The appeal is from a trial court judge’s order decertifying an earlier class certification order authored by another judge.  The second judge had concluded that individualized issues of causation and reliance precluded certification of claims for fraud by omission, finding that whether a policyholder would have made the decision not to buy certain insurance coverage but for the alleged nondisclosures required a case-by-case determination.  The Court of Appeals had relied on the possibility that the plaintiffs might be able to prove liability on a “fraud on the market” theory in holding that the trial court had abused its discretion in decertifying the class.  Under the “fraud on the market” theory, a defendant can be held liable for securities fraud even if each individual shareholder did not rely on the misrepresentation or omission of fact if it can be proven that the fraud had the effect of depressing the overall value of the stock in an efficient market.

The issues for which the Petition for Certiorari was granted are summarized in this ClassActionBlawg entry.
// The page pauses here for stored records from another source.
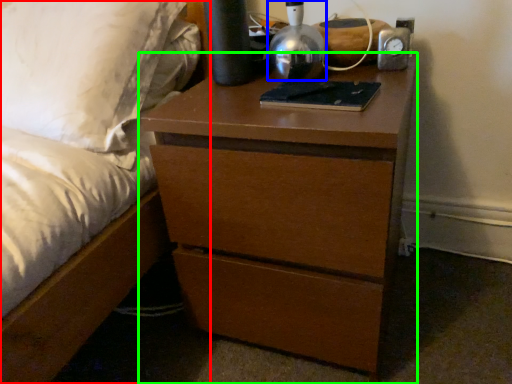
Question: Considering the real-world distances, which object is farthest from bed (highlighted by a red box)? bedside lamp (highlighted by a blue box) or chest of drawers (highlighted by a green box)?

Choices:
 (A) bedside lamp
 (B) chest of drawers

Answer: (A)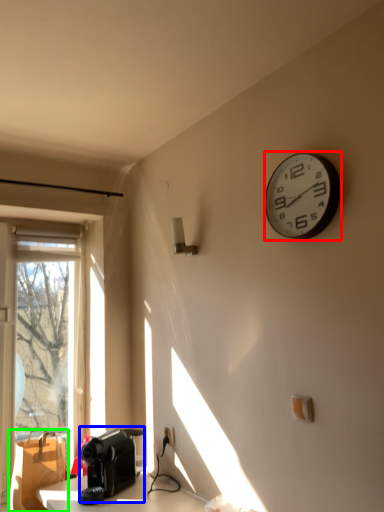
Question: Estimate the real-world distances between objects in this image. Which object is farther from wall clock (highlighted by a red box), appliance (highlighted by a blue box) or cardboard box (highlighted by a green box)?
Many of the questions focused on whether there were facts in the record to support the conclusion that proof of causation could be made by class-wide evidence without relying on the “fraud on the market” theory.  Other key questions focused on whether the trial court’s exercise of discretion to decertify the class could be upheld under an abuse of discretion standard even if other courts might have reached the opposite conclusion.  Two concepts not addressed in detail were the impact of the regulated nature of insurance premiums and the fact that premium rates are driven primarily by the actuarial risk assumed by insurers, not by pure market competition.  Both of these facts raise doubts about any assumption that more “fully informed” consumers might have been able to drive down the cost of premiums.

The “fraud on the market” and “price inflation” theories of loss causation appeared to be a growing trend in consumer class actions until earlier this year when the Second Circuit Court of Appeals in the light cigarettes marketing case, McLaughlin v. Philip Morris USA, Inc. et al., No. 06-4666-cv (April 3, 2008).  In McLaughlin, the court held that these types of theories could not be used to justify certification of a consumer class because they were too attenuated and speculative.

Coincidentally, Securities Docket reports today that a method suggested by Michigan law professor Adam Pritchard for companies to avoid or reduce exposure for certain “fraud on the market” securities claims by amending a company’s bylaws has now been proposed by a shareholder of Alaska Air, Inc. to its Chairman and CEO.  That entry also has a link to the proposal itself.